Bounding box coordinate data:
============================================================
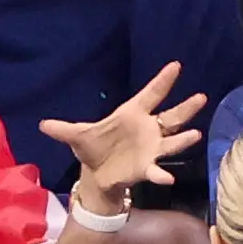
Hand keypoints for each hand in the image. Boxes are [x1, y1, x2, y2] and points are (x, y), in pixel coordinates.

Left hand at [39, 62, 205, 209]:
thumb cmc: (92, 147)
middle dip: (186, 108)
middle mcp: (147, 128)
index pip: (151, 94)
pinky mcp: (146, 167)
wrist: (97, 173)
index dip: (163, 81)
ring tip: (195, 134)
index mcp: (132, 114)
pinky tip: (168, 178)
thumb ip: (62, 129)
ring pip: (171, 141)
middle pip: (171, 116)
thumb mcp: (76, 136)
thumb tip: (41, 125)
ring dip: (183, 139)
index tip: (176, 65)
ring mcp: (150, 148)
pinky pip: (156, 170)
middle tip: (201, 97)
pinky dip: (161, 174)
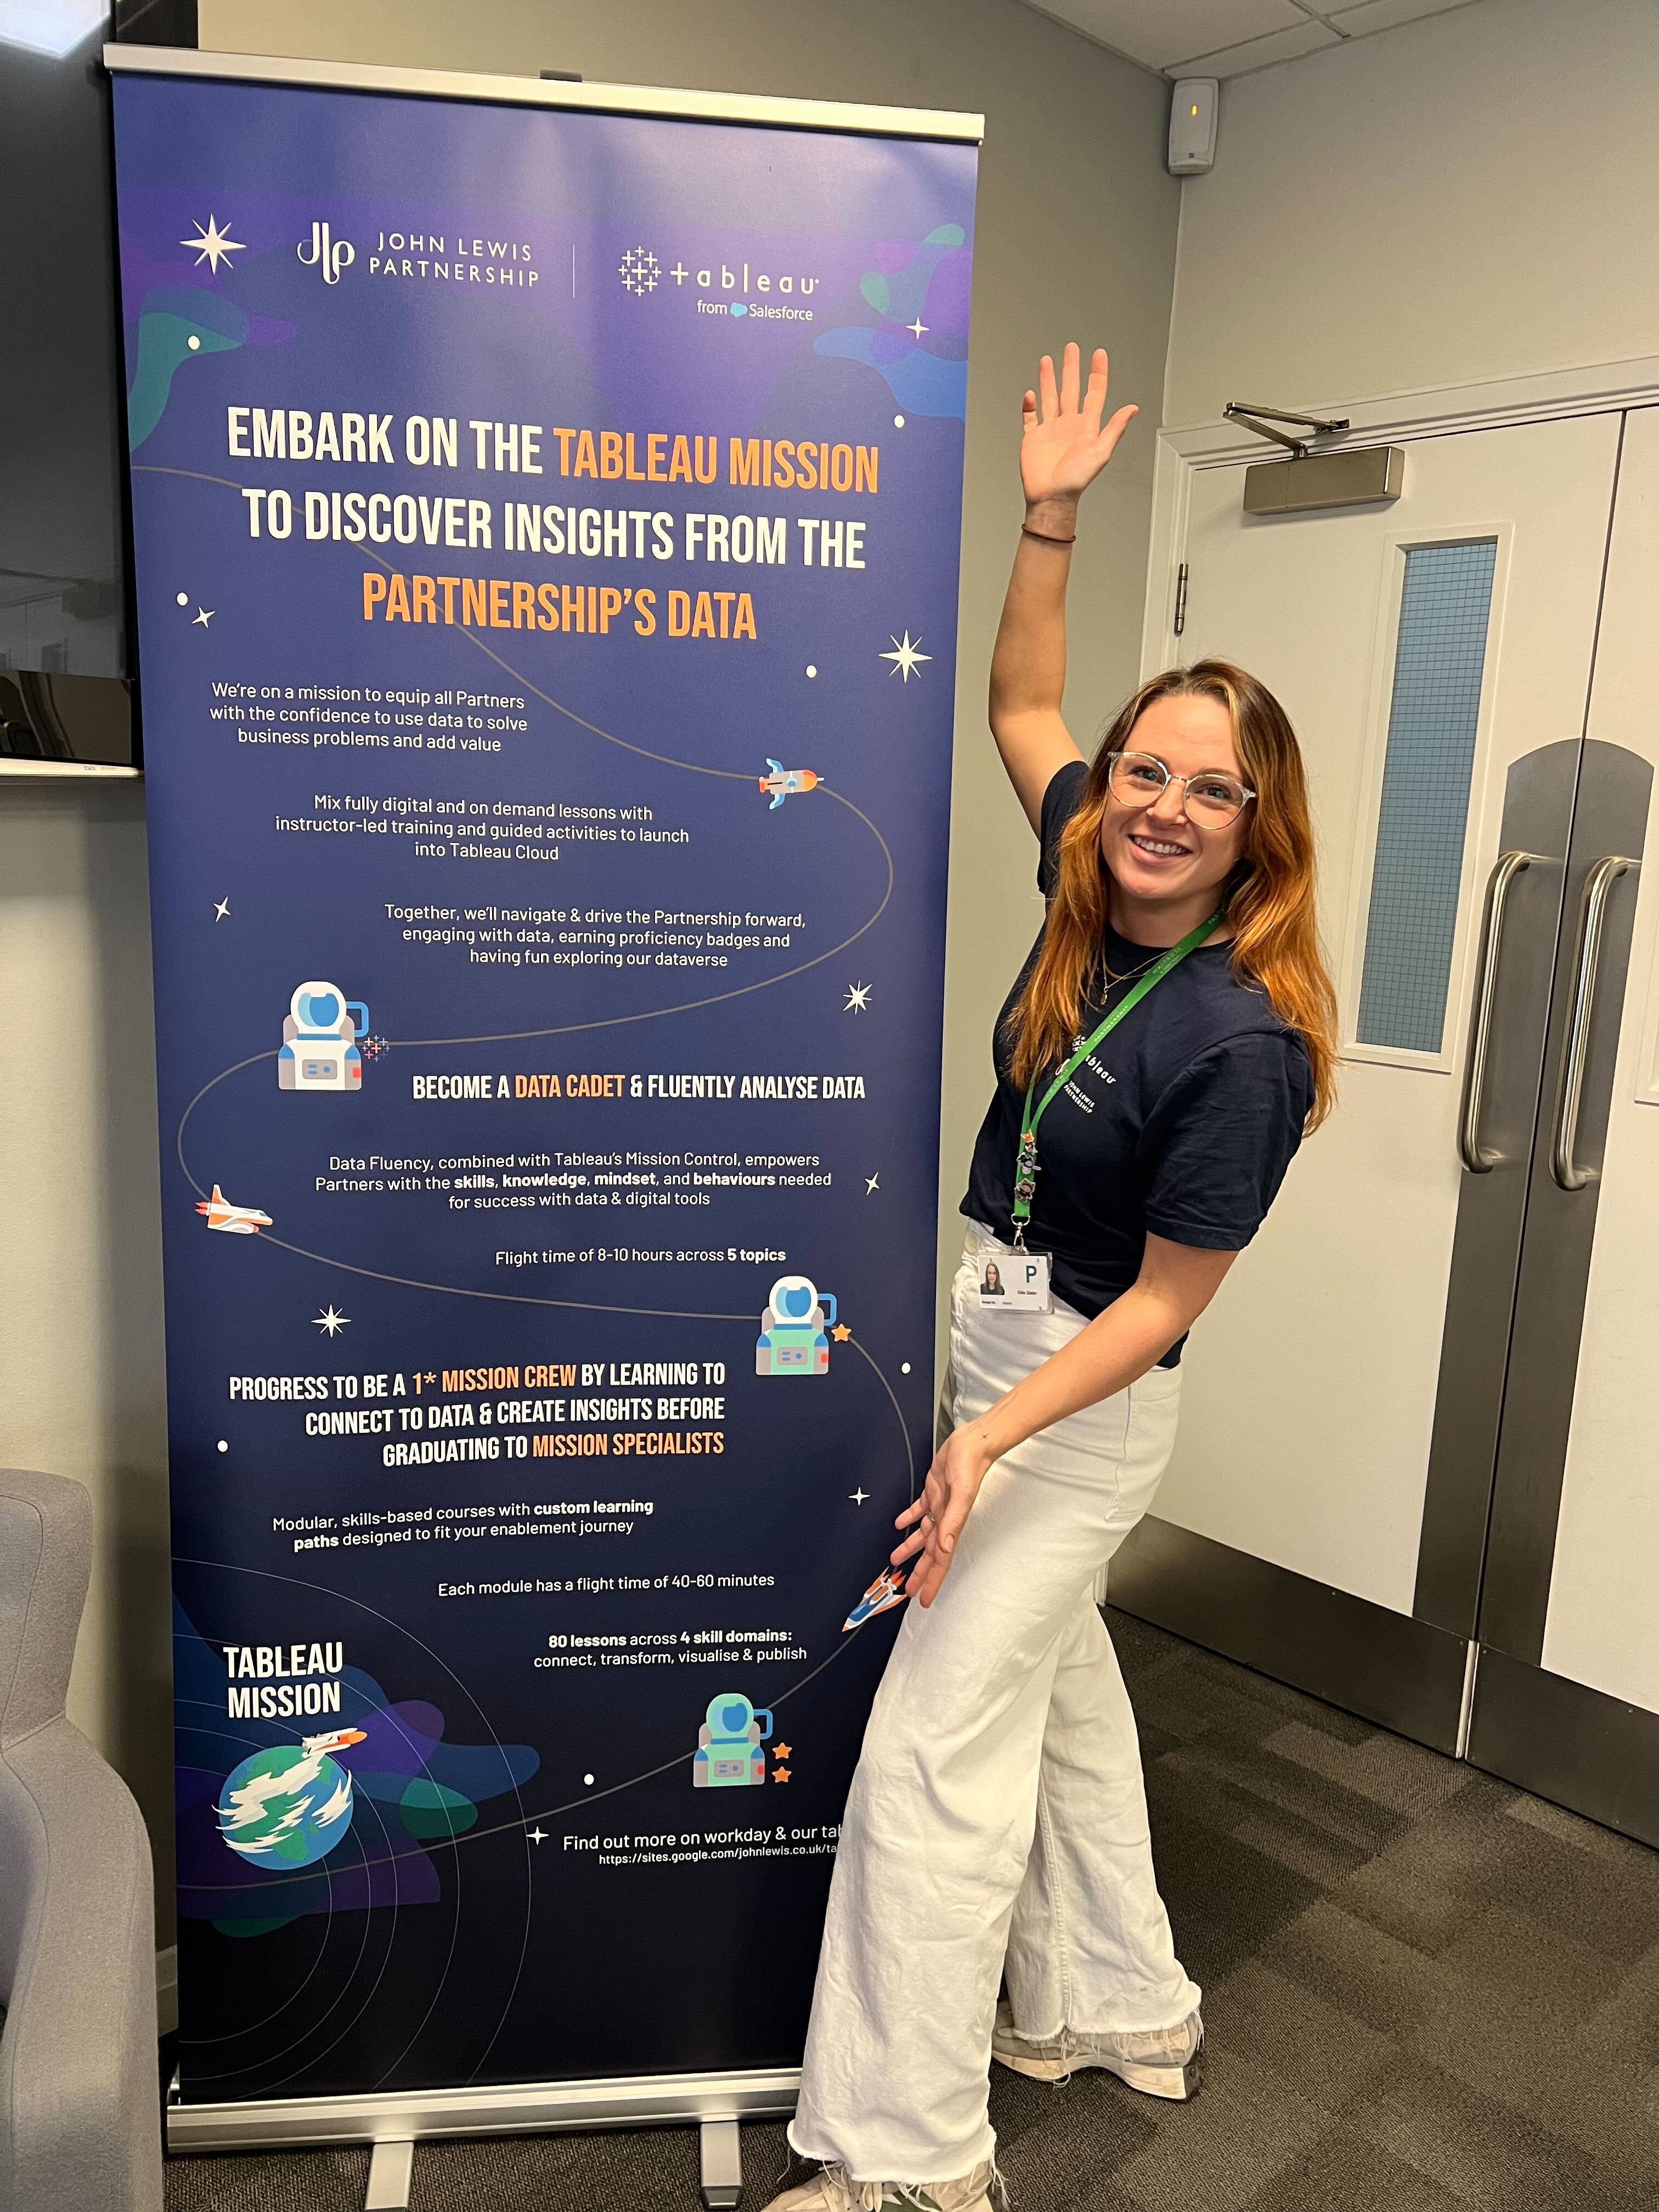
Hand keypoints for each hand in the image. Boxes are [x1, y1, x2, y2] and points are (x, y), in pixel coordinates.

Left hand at [891, 1427, 993, 1607]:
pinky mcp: (933, 1491)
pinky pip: (919, 1510)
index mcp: (951, 1525)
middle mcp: (945, 1519)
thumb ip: (952, 1522)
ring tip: (896, 1560)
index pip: (940, 1561)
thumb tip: (944, 1548)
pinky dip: (909, 1518)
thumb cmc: (970, 1467)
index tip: (924, 1599)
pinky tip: (900, 1523)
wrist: (972, 1443)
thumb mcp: (961, 1495)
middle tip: (908, 1590)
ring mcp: (939, 1506)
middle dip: (919, 1573)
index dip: (931, 1581)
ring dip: (910, 1548)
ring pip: (922, 1534)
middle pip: (930, 1553)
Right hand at [1020, 343, 1136, 515]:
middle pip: (1071, 389)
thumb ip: (1115, 428)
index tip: (1098, 354)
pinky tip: (1030, 394)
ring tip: (1047, 360)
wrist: (1051, 497)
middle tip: (1071, 348)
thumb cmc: (1076, 480)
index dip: (1097, 373)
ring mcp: (1050, 430)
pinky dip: (1029, 405)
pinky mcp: (1033, 438)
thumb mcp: (1101, 452)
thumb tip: (1133, 408)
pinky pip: (1030, 417)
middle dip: (1071, 368)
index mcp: (1086, 426)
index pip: (1094, 393)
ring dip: (1048, 379)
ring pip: (1050, 397)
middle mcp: (1069, 425)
============================================================
Give again, word for word, the lines above from the first one through the one containing "index tip: (924, 1599)"; no pictures.

▶ FINAL ANSWER
Hand keypoints for each hand in the image. Boxes are [x1, y1, x2, y2] and points are (x, y), in pixel coordinates.

Left hand at [39, 62, 205, 209]:
thumb cmc: (92, 147)
middle dip: (186, 108)
middle mcp: (147, 128)
index pip: (151, 94)
pinky mcp: (146, 167)
wrist: (97, 173)
index dip: (163, 81)
ring tip: (195, 134)
index mcp: (132, 114)
pinky tip: (168, 178)
thumb ip: (62, 129)
ring pip: (171, 141)
middle pip: (171, 116)
thumb mcp: (76, 136)
thumb tip: (41, 125)
ring dip: (183, 139)
index tip: (176, 65)
ring mcp: (150, 148)
pinky pip: (156, 170)
middle tip: (201, 97)
pinky dip: (161, 174)
Hand keypoints for each hand in the image. Boxes are [x1, y1, x2, y2] and points are (x, y), in pixel coordinates.

Left hand at [891, 1427, 993, 1607]:
pinky mcp: (933, 1491)
pinky pip: (919, 1510)
index mcp: (951, 1525)
middle mcp: (945, 1519)
thumb ip: (952, 1522)
ring tip: (896, 1560)
index pip: (940, 1561)
thumb tip: (944, 1548)
pinky dip: (909, 1518)
thumb cmc: (970, 1467)
index tip: (924, 1599)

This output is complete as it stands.